Last week, former City Attorney Cole Finegan, who also served as Hickenlooper’s chief of staff, said he won’t be running for mayor. Former state Sen. Penfield Tate, an attorney who heads the Denver Water Board — and placed fourth in the initial round of balloting won by Hickenlooper in 2003 — also pulled his name from consideration last week.

Hancock is serving his second term representing District 11, which covers northeast Denver from parts of Park Hill, Stapleton and Montbello stretching to Green Valley Ranch and Denver International Airport. He was picked to serve as council president for two terms, chairs the Bond Implementation Committee and sits on the Economic Development and Finance committees. Before his election to city council, he served as CEO of the Denver chapter of the Urban League. His campaign biography notes he was the Broncos team mascot during the team’s 1987 Super Bowl-bound season.

Hancock was introduced by his campaign co-chairs: Nita Mosby Henry, president and CEO of the Kaleidoscope Project; Bruce James, chairman of Downtown Denver Inc. and managing partner of the powerhouse law firm Brownstein Farber Hyatt Schreck; and Anna Jo Haynes, past president of Mile High Montessori Early Learning Centers.

His campaign released a list of 100 community endorsements, including state House Speaker Terrance Carroll, state Sen. Michael Johnston, former state Senate President Peter Groff, former Denver Safety Manager Al LaCabe, former Councilwoman Elbra Wedgeworth, DPS Board members Theresa Peña and Mary Seawell, Denver Nuggets point guard Chauncey Billups and his younger brother Rodney, recently named head of basketball operations at the University of Colorado-Boulder.

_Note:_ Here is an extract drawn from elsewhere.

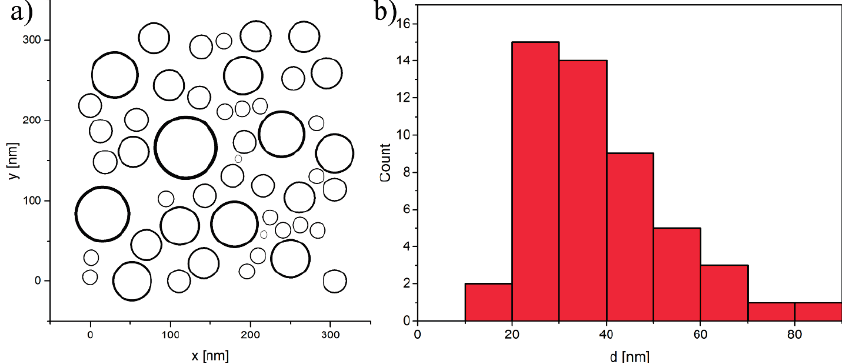
Figure 5. Model structure consisting of 50 cobalt nanoparticles with diameters in the range between 10 nm and 80 nm ( a ). The particles are distributed over an area of 350 nm × 350 nm. The size distribution ( b ) is taken from experimental studies on particle-based GMR sensors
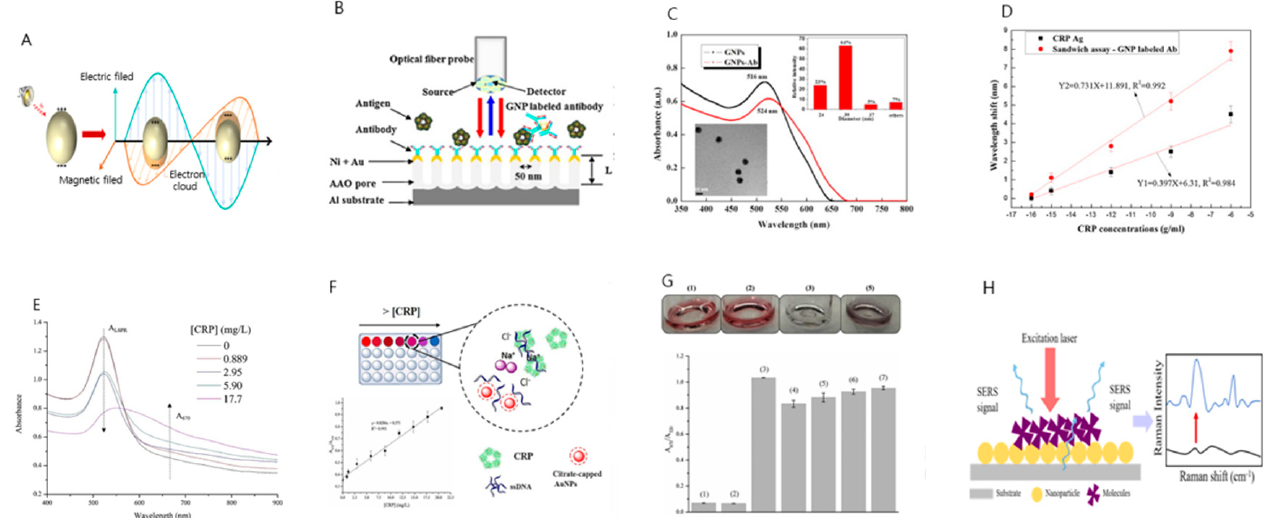
Figure 3. ( A ) Local surface plasmon resonance (LSPR) basic structure. ( B ) Schematic cross-sectional view showing the structure of an AAO chip fabricated for CRP antigen detection. ( C ) Absorption spectra of gold nanoparticle (GNP) and GNP-labeled CRP antibodies. ( D ) CRP antigen–antibody response (black), and linear regression of the resonant wavelength shift after GNP-labeled CRP secondary antibody reaction (red). ( E ) Overall schematic diagram of CRP detection method. ( F ) (1) AuNP colloid, (2) Bottom-ratio value of Apt-AuNPs Set it. (3) Add CRP 17.7 mg/L and then Au colloid, (4) CRP 17.7 mg/L Apt-AuNPs, (5) NaCl (60 µ L, 0.2 M) after addition (4), (6) (4) CRP Same as 20.7 mg/L, (7) (5) same as CRP 20.7 mg/L; Photos of (1), (2), (3) and (5), ( G ) UV-vis absorbance spectra of top samples of colloids of Apt-AuNPs for CRP addition at various concentrations. ( H ) Surface-enhanced Raman spectroscopy (SERS) basic principle (Reproduced with permission from [105,108] published by Elsevier 2013, 2020).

After Hancock’s announcement, Haynes said she’s had her eye on Hancock’s potential since he was a teenager. “You could just begin to see that leadership developing,” she said, adding that the youth seemed destined to be mayor from an early age.

“We have a bunch of tremendous people running for this job, and I know them all, they’re wonderful,” she said. “We’re so lucky in Denver to have that kind of caliber of people. But I think his experience and his knowledge about how the city operates and his leadership, is superior.”